If we analyse your function, we find the following:

• If one of the two integers passed to it is a zero -> it will be invoked one time only by the return statement at the beginning.

• If the integers passed are similar even if they are not zeros -> it will be invoked one time only. That is because of the XOR or ^ which requires the two corresponding bits to be different. For example:

  (decimal)    (binary)              (decimal)    (binary)
      5     =    101                     1     =    001
      6     =    110                     1     =    001
  **********************   Whereas    *********************
      3     =    011                     0     =    000
  

• If the integers passed are not zeros and not similar -> that will take the program to the carry part and here we need to consider the following:

  1. If the two integers have no similar corresponding bits -> (a&b) will equals zero, thus the method will be invoked only one time. For example:

     (decimal)    (binary)               (decimal)    (binary)
         1     =    001                      1     =    001
         2     =    010                      3     =    011
      **********************   Whereas   *********************
         0     =    000                      1     =    001
     

  2. If (a&b) results with no zero -> here we come to the shift part << and here is the plot. If ALL the above conditions pass -> then we have a maximum of 32 bit shift and supposing that after each shift the recursion happens -> we have a maximum of 32 recursion BUT NOT always. That means it could be not the case every time (sometimes there would be no recursion as I showed above!).

---

So, I believe it's either O(1) or O(n), and if we analyse both cases we find:

• O(1) means Constant complexity, for example:

  1 invocation  : 1 second
  10 invocation : 1 second
  100 invocation: 1 second
  And so on..
  

  But that is not the case as I showed above, because every input may cause a recursion and may not! And the recursion is not the same, although the maximum is 32 but it can be between 0 to 32.

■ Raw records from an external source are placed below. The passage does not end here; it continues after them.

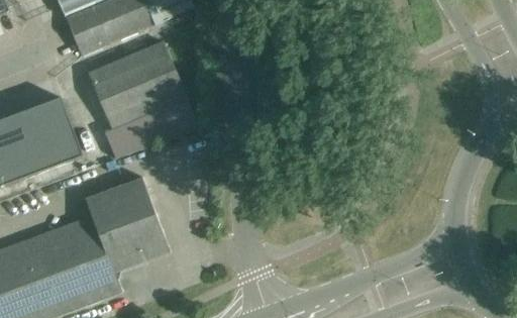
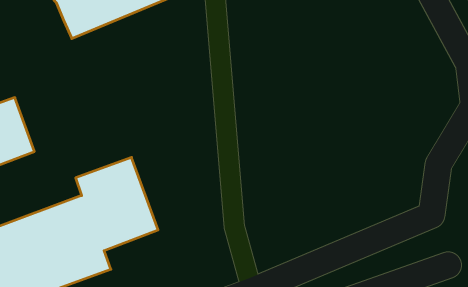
building: [88,40,198,156] -> none
building: [22,100,80,170] -> none

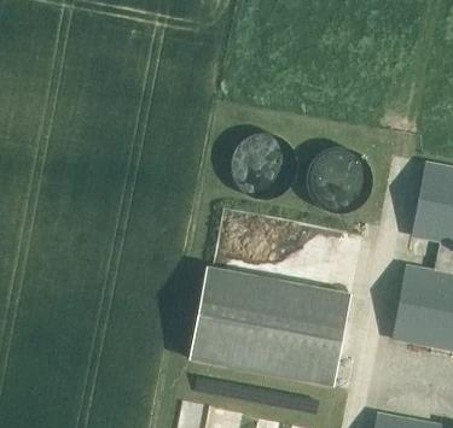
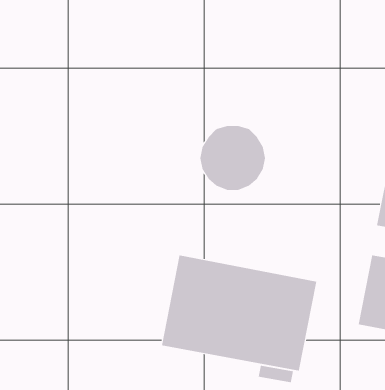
building: [304,146,372,212] -> none

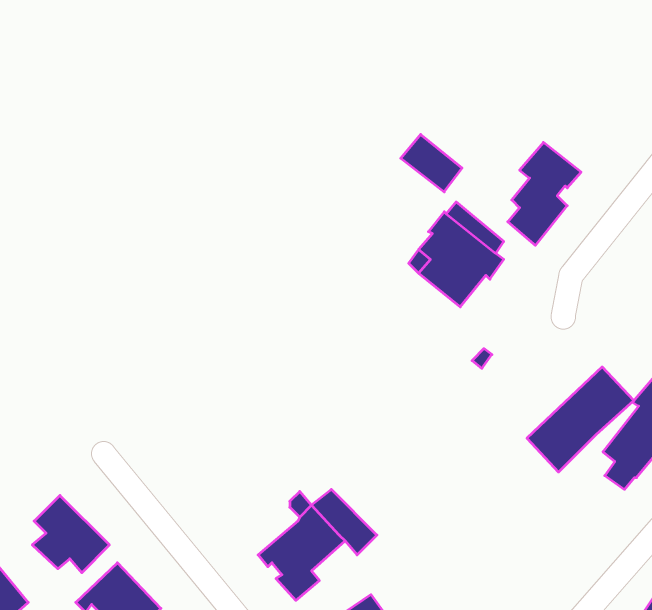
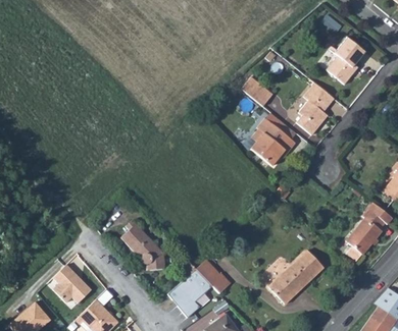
building: none -> [327,38,365,85]
building: [527,367,634,472] -> [268,251,324,305]
building: none -> [120,220,164,269]

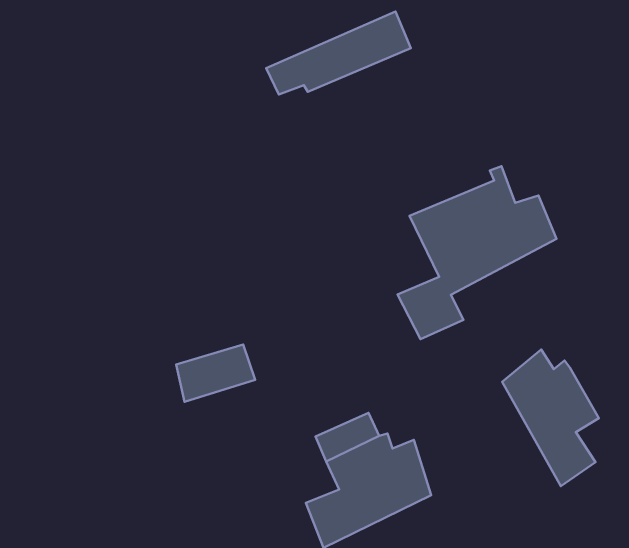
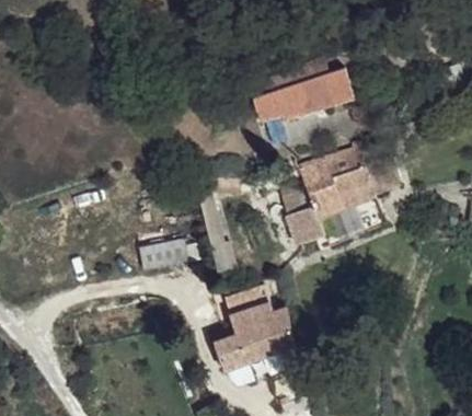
building: [266,12,411,94] -> [255,70,348,116]
building: [502,350,599,486] -> none

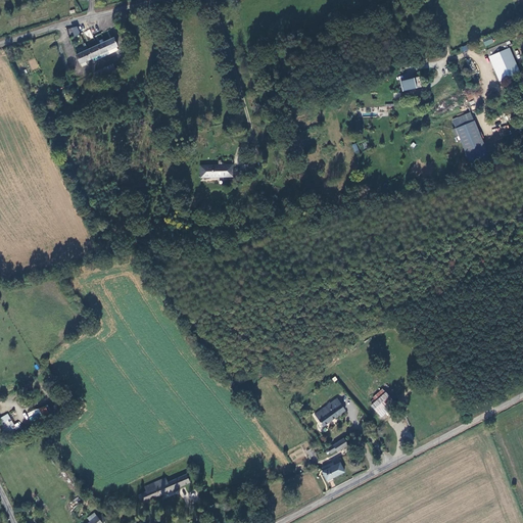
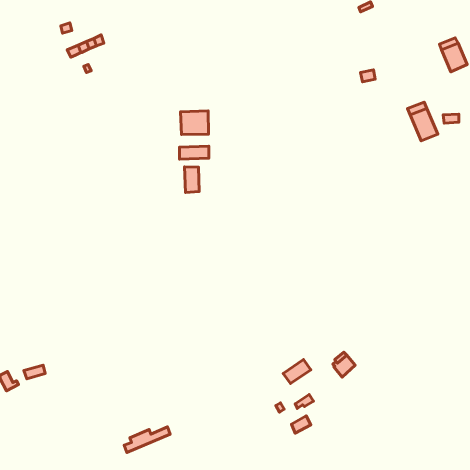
building: none -> [180,111,208,134]
building: none -> [185,167,199,192]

• O(n) means a Linear complexity, for example:

  1 invocation  : 1 second
  10 invocation : 10 seconds
  100 invocation: 100 seconds
  And so on..
  

I conclude The more recursion happens, The more time it takes.

Though, I'm still open to correction.

Answer 4

First let me quote Wikipedia:

Big O notation is a mathematical notation that describes the limiting behavior of a function when the argument tends towards a particular value or infinity.

In computer science, big O notation is used to classify algorithms according to how their running time or space requirements grow as the input size grows.

You ask if performance is O(n). Well, before we can answer that, what is n?

As you can see above, n is usually defined as the size of the input. Although that usually refers to the number (count) of inputs, in this case, that could be defined as the magnitude of a or b, so the question is: Does the processing time (i.e. number of recursions) increase as a is increased and/or as b is increased?

The answer is no. There is no correlation between the magnitude of a or b and the number of recursions. Sure, the number of recursions vary, but it is unrelated to size.

Whether n is a or b, you have O_min(1), O_avg(6.24), and O_max(33).

---

UPDATE

However, you can't get 33 iterations with low values of a and b. Number of iterations are limited by the bit-length of the larger input. The bit-length would be log₂(n), which gives the answer:

O(log n) where n = max(a, b)

Answer 5

I would interpret n to be the number of bits to the left of, and including, the right-most 1-bit of the value b. As n grows, so does the number of possible recursive iterations. In that light, complexity is O(n).